Sentivo passare le vetture davanti alla cancellata del giardino, e a volte le vedevo anche tra le aperture scarsamente mosse dal fogliame. (Franz Kafka, Bimbi sulla via maestra)
Gilles Deleuze diceva che nella pittura novecentesca c’erano state due vie di fuga dal verosimile per approssimarsi al vero: una astrattista, l’altra espressionista. Per oltrepassare il limite dell’apparenza era diventata necessaria la negazione della figura; oppure una sorta di violazione della figura stessa che la sottraesse alla gabbia del figurativo per consegnarla ad una forma nuova, appunto non astratta: il figurale (questa la strada scelta da Bacon che stravolgeva le figure ma non le negava: le esasperava verso la verità, facendo suo il mai-reale-sempre-vero di Artaud.).

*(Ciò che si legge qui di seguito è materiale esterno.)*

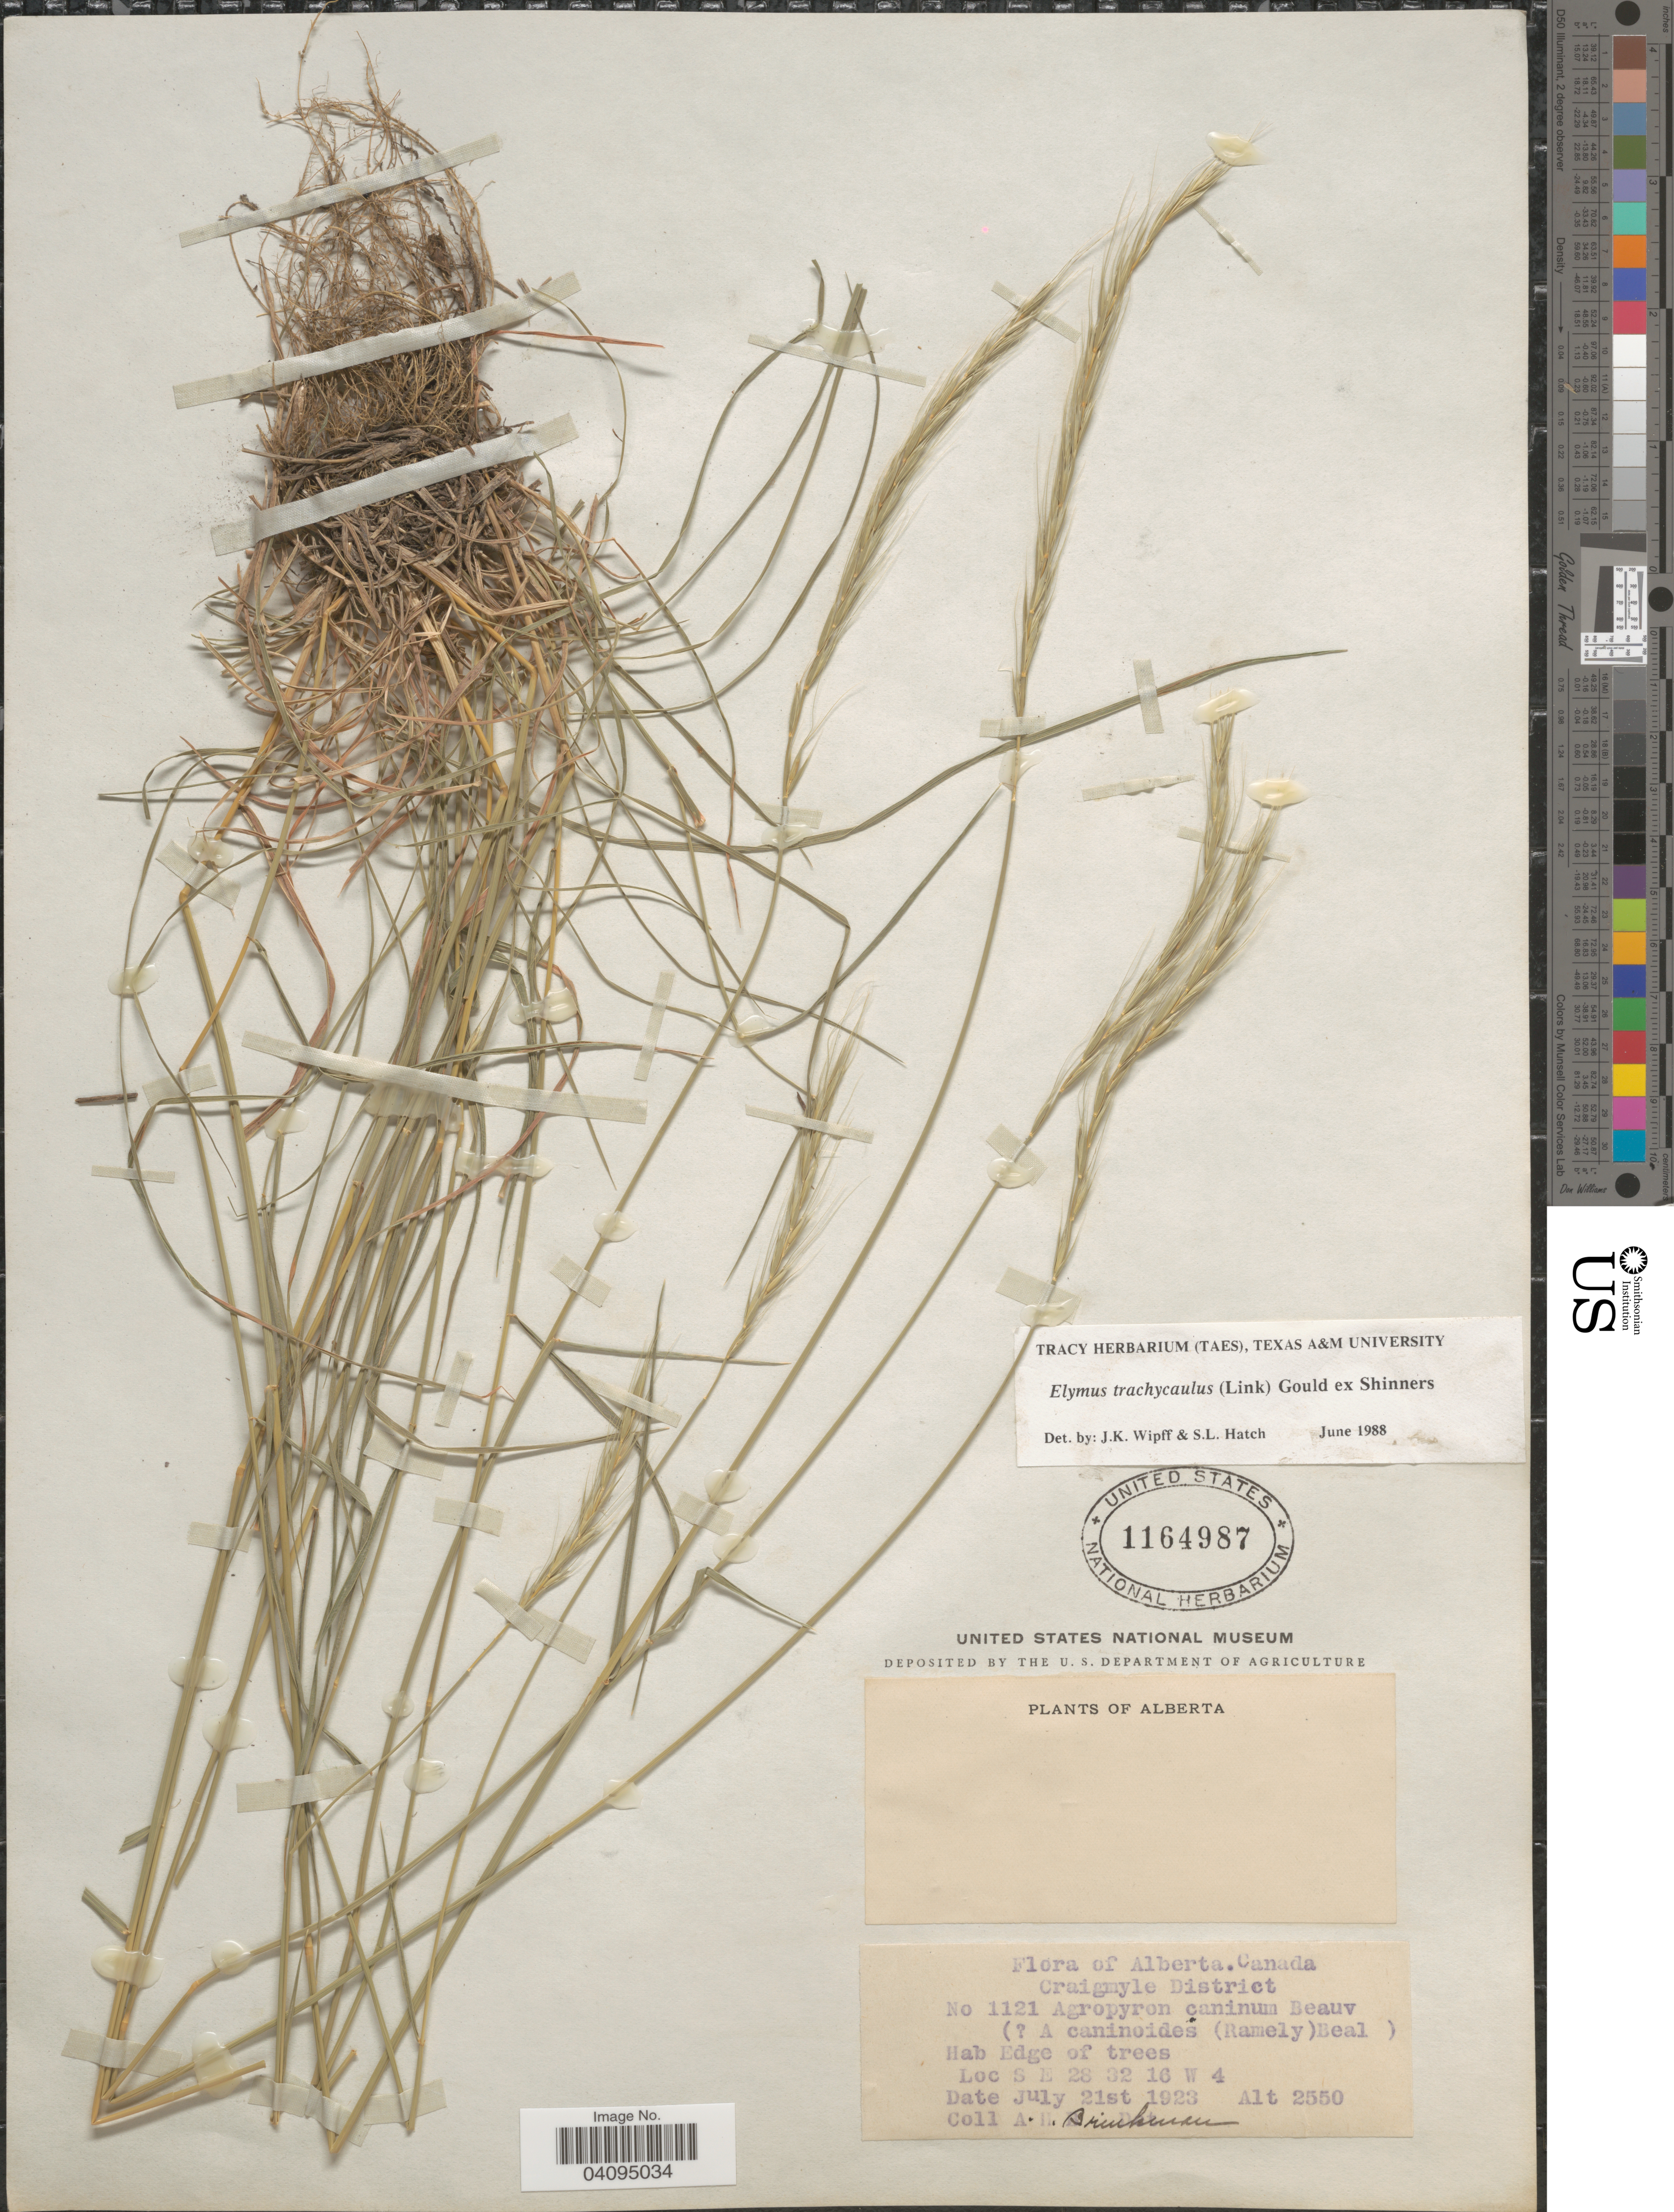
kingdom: Plantae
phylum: Tracheophyta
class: Liliopsida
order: Poales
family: Poaceae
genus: Elymus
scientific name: Elymus trachycaulus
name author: (Link) Gould ex Shinners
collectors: A. Brinkman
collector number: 1121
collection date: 1923-07-21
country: Canada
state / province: Alberta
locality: Craigmyle District. S E 28 32 16 W 4.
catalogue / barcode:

Ebbene, così si muove Karin Andersen: si ritrae come un oggetto/insetto, un mutante non più donna, che si emancipa dalla sua condizione umana (e femminile). Ma non aspira a una evoluzione modellata sull’esempio umano, aspira a una bestialità post-umana dove ritrovarsi trasfigurata,ridisegnata, rinata. E, proprio come un animale, si allarma, si pavoneggia, osserva, svolazza, scappa braccata. La condizione irriducibilmente negata all’uomo è la pura presenza, quell’essere-senza-pensiero che ha, per esempio, un leone quando si toglie le mosche dalla schiena con la coda e guarda: il mondo, la savana, il niente. Questa dimensione assolutamente impossibile all’uomo, nei soggetti di Karin Andersen presenta il disagio della frizione: la fatica di essere animale in un mondo di uomini, sentirsi nei panni di; perché essere altro rispetto al modello vincente è doloroso: come essere donna è socialmente doloroso. E’ il discorso antico-moderno sulla diversità: finché non si trova la forza di trasformarla in un osservatorio privilegiato, fa male, ammacca lo spirito & il corpo. E allora sia legittimata questa lettura in chiave femminista: non nel senso di lotta fra i sessi per affermare un neo-tipo fondamentalmente ricalcato su un prototipo sbagliato, ma nel senso (ultra-femminista, inteso come travalicamento anche delle rivendicazioni del femminismo) del superamento della condizione umana tout-court: verso una nuova bestialità che, sgravata di quel che resta dell’uomo … faticosa crisalide obbligata da cui uscire ri-animalizzati … ci recuperi alla libertà.
Nel frattempo: impariamo a osservare questi uomini stupidi da dietro le foglie, osserviamo la loro bétise. Come i bambini di Kafka.